【往復書簡8通目】寺子屋脇には野芥子が咲いて。(2020/4/19)
拝啓 テル様
お手紙有難うございます。テルの文章に触れると、やはり元気になります。懐かしさの安心感もあるんでしょうね。Summer Eyesに寄せて、テルは僕の耳穴から知性が溢れ流れていると指摘してくれましたが、残念ながら僕から垂れ流れているのは「脳汁」です。エリートスクールだのなんだの揶揄される西日暮里にある我が母校は、一定数の「運動会バカ」が存在しまして、詰め込んだ物理の知識で、棒倒しの棒は実は、乗るよりも根元から崩した方が倒れやすいんじゃないかみたいな仮説を立てて、授業もそこそこにグラウンドに飛び出し「実証」を重ねる、そんな僕たちを真のエリートたちが「おい吉田!『脳汁』垂れてるぞ!」と指差せば、「おおマジか!それはやべえやべえ」と慌てて頭を傾け耳を抑える、そんなお約束が校内あちらこちらで垣間見えた季節、それがだいたい今の頃、新緑がうずうずする時節ですが、お元気ですか。
10代で脳汁を出し切ったおかげで、将来の夢設定が程よくブレることができました。ラジオDJになりたかったのですが、なんとなく叶った今は「寺子屋の先生」になりたい。住宅街の一角の小さな自宅兼教室。お月謝はいただきません。カリキュラムも受験対策もありませんから。半分お節介、半分道楽、の気ままな私塾です。ペラペラ生きてきた僕に果たして何か教えられることはあるのでしょうか、それも教えながら見つけていくような、託児所以上教育未満ぐらいの緩いコミュニティです。

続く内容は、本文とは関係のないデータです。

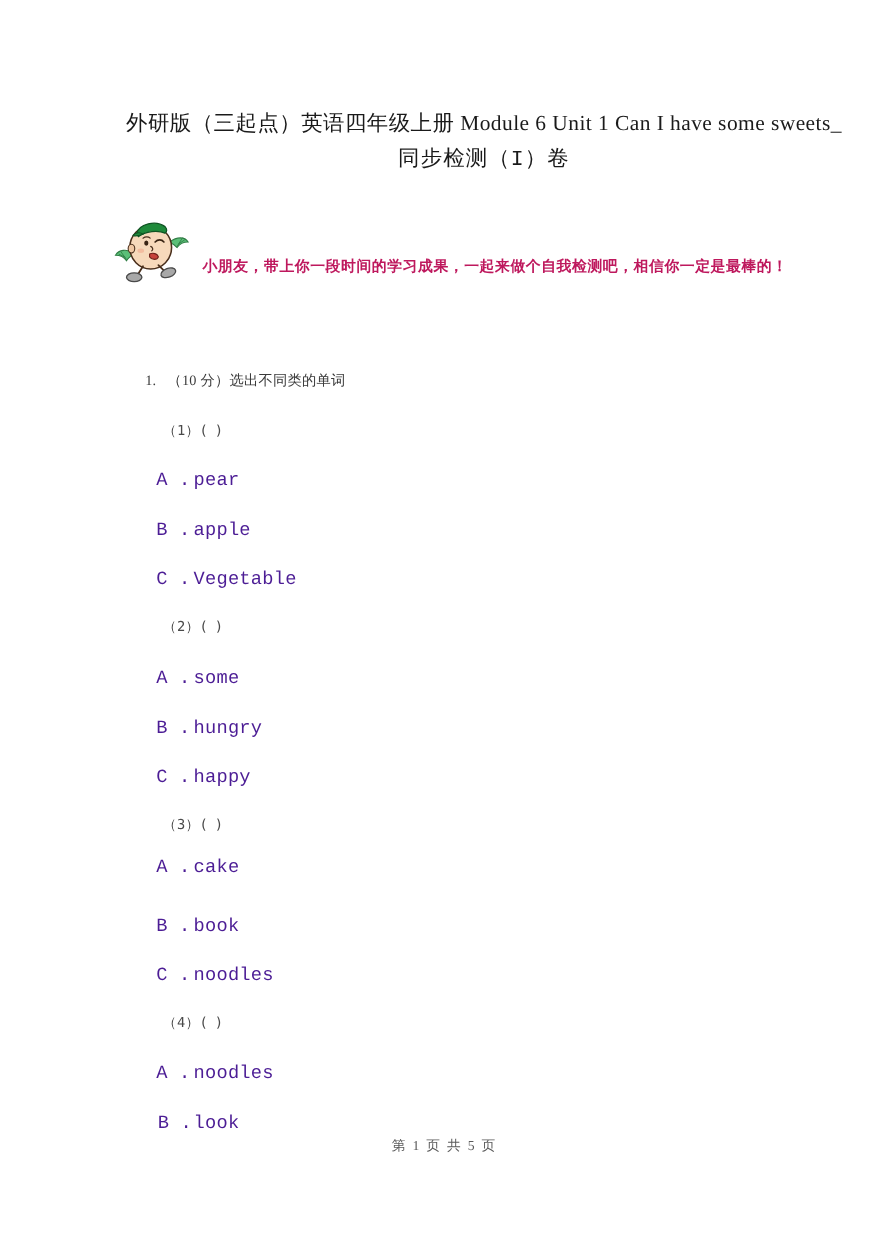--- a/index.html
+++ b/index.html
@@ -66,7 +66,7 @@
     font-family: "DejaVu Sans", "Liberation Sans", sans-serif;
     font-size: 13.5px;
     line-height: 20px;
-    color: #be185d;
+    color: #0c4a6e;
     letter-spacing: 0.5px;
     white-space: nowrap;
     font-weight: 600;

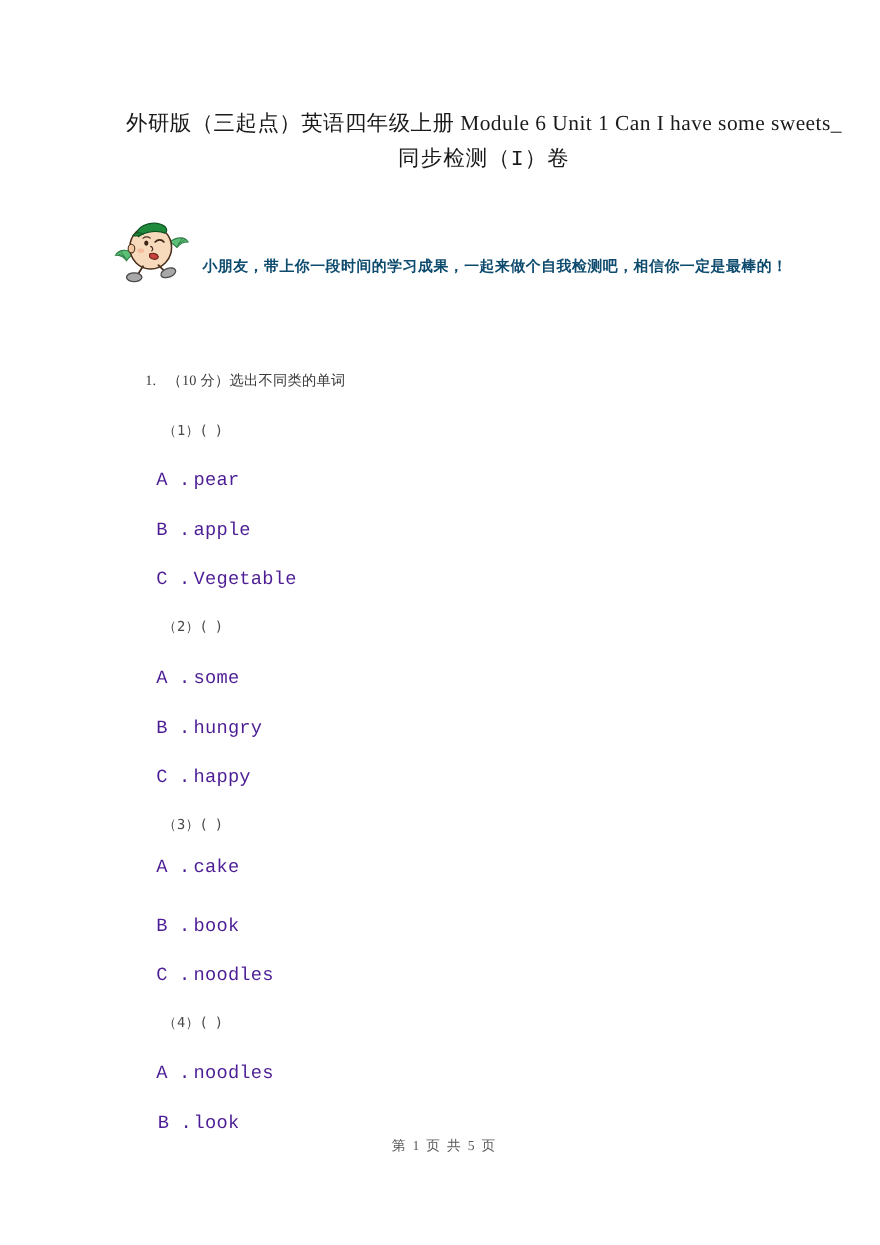--- a/index.html
+++ b/index.html
@@ -195,9 +195,6 @@
   </div>
 
 
-  <div class="q-stem">
-    <span class="q-num">1.</span><span>（10 分）选出不同类的单词</span>
-  </div>
 
   <div class="subq" style="top:382px;">
     <span>（1）(</span><span class="paren-blank">)</span>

…と夢見ていましたら、いきなりのチャンス到来です。小学校も保育園もお休みで、在宅教室です。親子でしかなかった6歳と4歳の息子たちと、急に学校スイッチを入れて、先生と生徒を「演じる」のです。しかし、時間割もどきをホワイトボードに掲げ、「起立!礼!」をしたなら、それなりになるもんです。体育と称して星野源『恋』をBGMに鬼ごっこをして、理科と称して路地裏に咲く花をアプリで画像認識して、算数と称してオセロに興じ、家庭科と称してチャーハンを焦がす。それぞれ、そのときに自分が学んだことを、知ったばかりのくせに、先生っぽく語ればいいんです。「ダッシュすると見せかけて急に止まったりしてみましょう」「タンポポと野芥子って花はそっくりなのに葉っぱの迫力が違うんですね」「ラスト4手ぐらいは相手にわざと角を取らせて、多く裏返せる場所を暗算してみましょう」「レンチンのごはんはラップを外して温めた方が、チャーハンがパラパラになりますよ」などなど。一緒に学んでいるくせに「先生と生徒ごっこ」をする、そのプレイスタイルこそ、社会集団を維持してきた人類の知恵だったのではないでしょうか。
うーん。正論暴論振りかざし続けるのも恥ずかしくなってきましたのでこのあたりで。濃厚接触が忌避されるご時世です。FANZAは在宅応援10円セールを実施しています。逆に安すぎて自分の興奮の値打ちは如何程なのだろうと、自問自答してしまう夜長ですが、どうかご自愛ください。
寛生より。
「6+3=12」という数式は何だか理解できるなぁ…と。